Fechei o jornal e o joguei de lado. No instante em que me levantei para me aprontar, Missha correu até mim.
— Aonde você vai hoje, nyah?
— Para o palácio.
— Hã? Por que lá? Não há reunião do conselho real hoje, há?
— Ah, meu pedido de audiência foi finalmente aceito.
— Ehhh? Uma audiência?
Missha se assustou, mas como não havia muito tempo antes do meu compromisso, saí de casa sem dar uma explicação detalhada.
E então…
— Huu…
O Palácio Imortal localizado no centro dos doze palácios… Não, o Palácio do Novo Mundo. Bem, talvez a distinção seja sem sentido.
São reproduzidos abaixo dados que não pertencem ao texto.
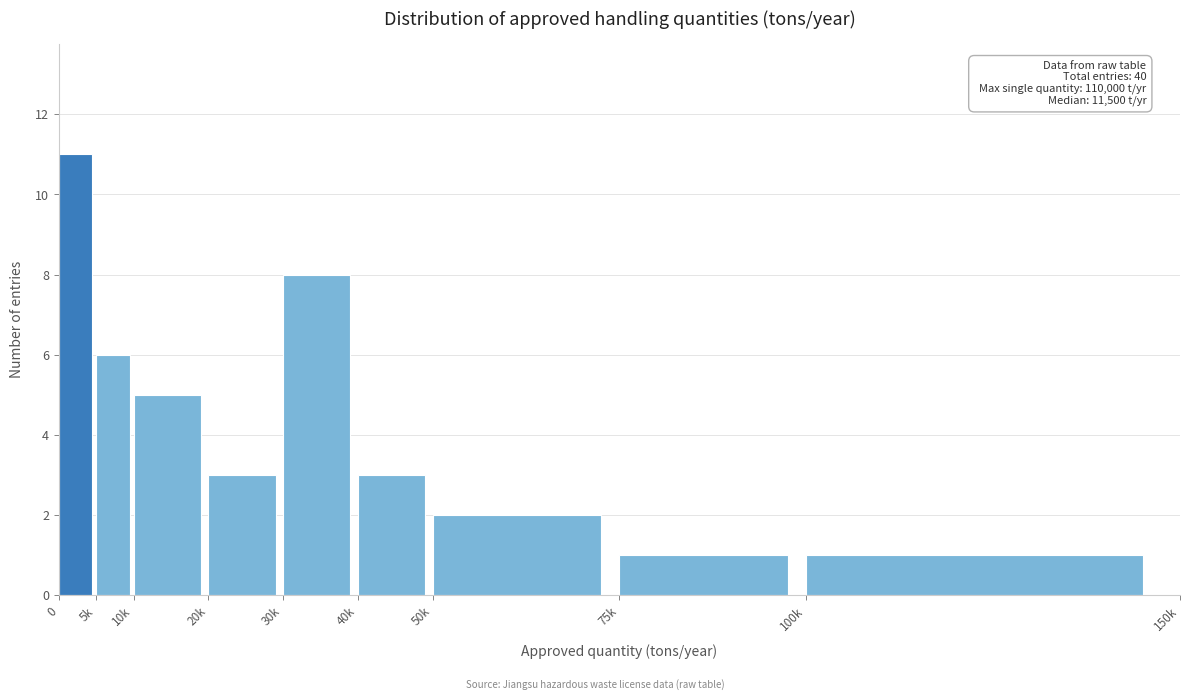

Reading left to right, transcribe all the data shown in this chart.

11	6	5	3	8	3	2	1	1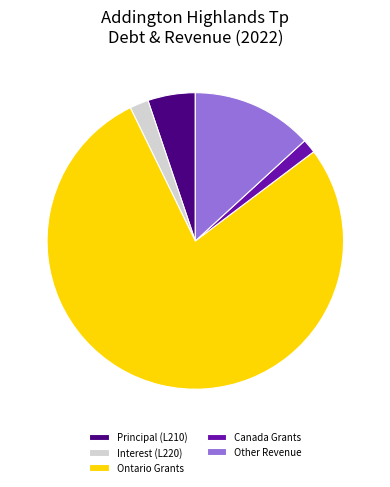

Rank the categories by value from lowest to highest.

Canada Grants, Interest (L220), Principal (L210), Other Revenue, Ontario Grants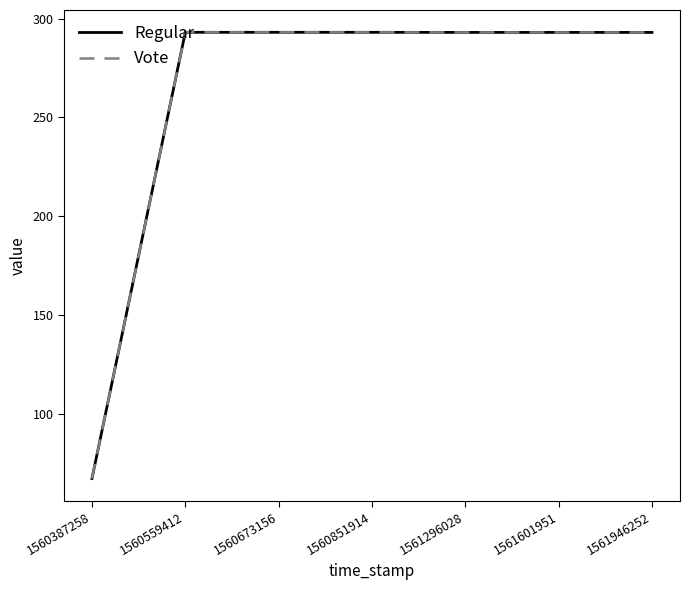

The value of Vote at 1561296028 is 293.0. True or false?

True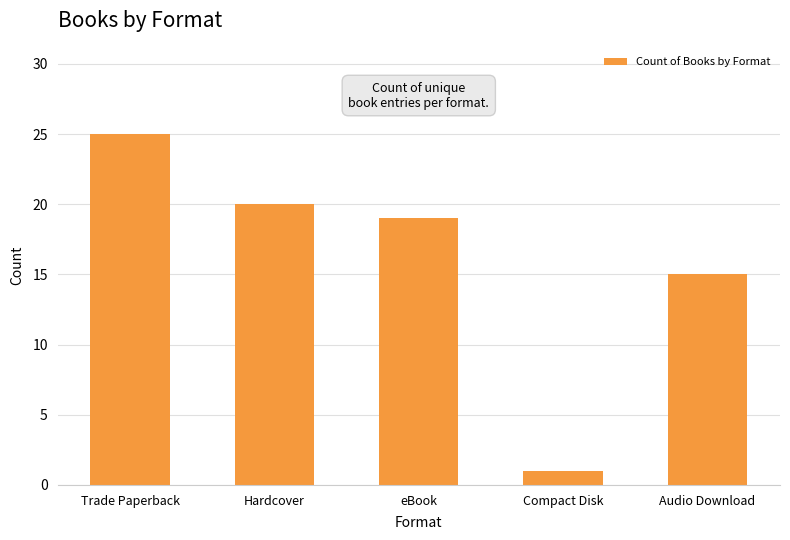

Reading left to right, extract all data points from this chart.

25	20	19	1	15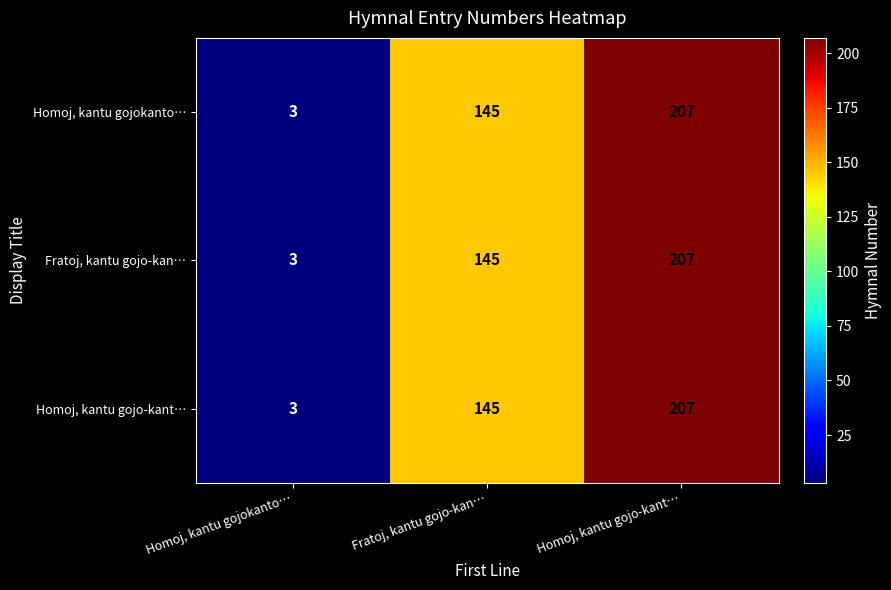

True or false: Fratoj, kantu gojo-kan… has a value of 2 at Homoj, kantu gojokanto….

False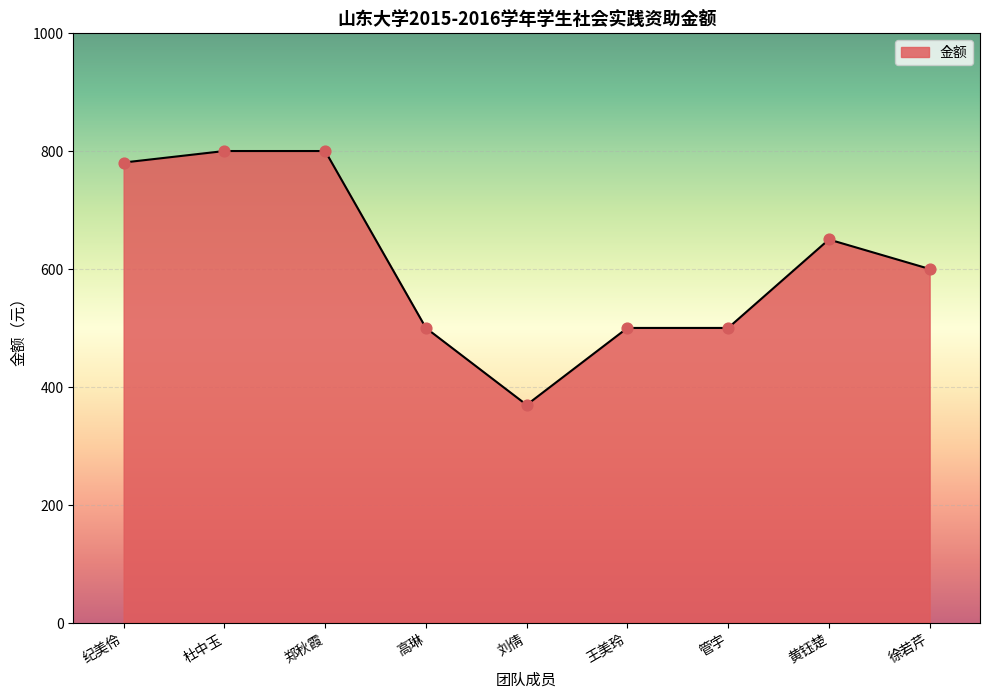

Which has a higher value, 郑秋霞 or 王美玲?

郑秋霞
Se as palavras do Marquês Tercerion forem verdadeiras, esses dois podem ser a mesma pessoa.
Ah, para constar, não consegui ver o rosto do Rei do Novo Mundo como eu esperava.
— Faz um tempo.
— Onde está o Rei do Novo Mundo?
— …Você não deveria ser um pouco mais cauteloso com suas palavras?
Quando lancei um olhar a dizer-lhe para não fazer observações inúteis, Astarota, que veio me cumprimentar, sorriu e me conduziu para dentro. E mais uma vez, eu tive que perguntar.
— Onde está o Rei do Novo Mundo?
— Ele está dormindo, exausto de lidar com os assuntos de Estado.
Exausto de lidar com assuntos de Estado, a minha bunda.
Ele provavelmente está dentro daquele estranho dispositivo mecânico, tentando manter o pouco de vida que lhe resta. Pelo que parece, ele não saiu nem uma vez desde aquela época…
—Se vai ser assim, por que aceitou meu pedido de audiência?
Não pude evitar a ponta de irritação que surgiu na minha voz. Hah, eu naturalmente pensei que levaria tempo para acordá-lo ou algo assim, então esperei pacientemente até agora. Mas tudo o que vejo é o rosto desse cara.
—Acredite ou não, Sua Majestade o Rei me delegou bastante autoridade. Honestamente, para ser franco, eu provavelmente sei mais e posso fazer mais do que o atual Primeiro-Ministro, você não diria?
—Então você está dizendo que se eu tiver algo a dizer, devo dizer a você?
Astarota deu de ombros, como quem diz ‘obviamente’, e então, sem mais queixas, fui direto ao ponto.
—Dê-me o Departamento Secreto de Segurança.
Ah, isso foi muito direto?
—…?
Vendo o olhar de total incompreensão em seu rosto, adicionei gentilmente uma explicação.
—Decidi que quero me tornar um caçador de espíritos malignos.
Ele é um cara esperto, então isso deve ser o suficiente para ele entender. O que é que estou dizendo.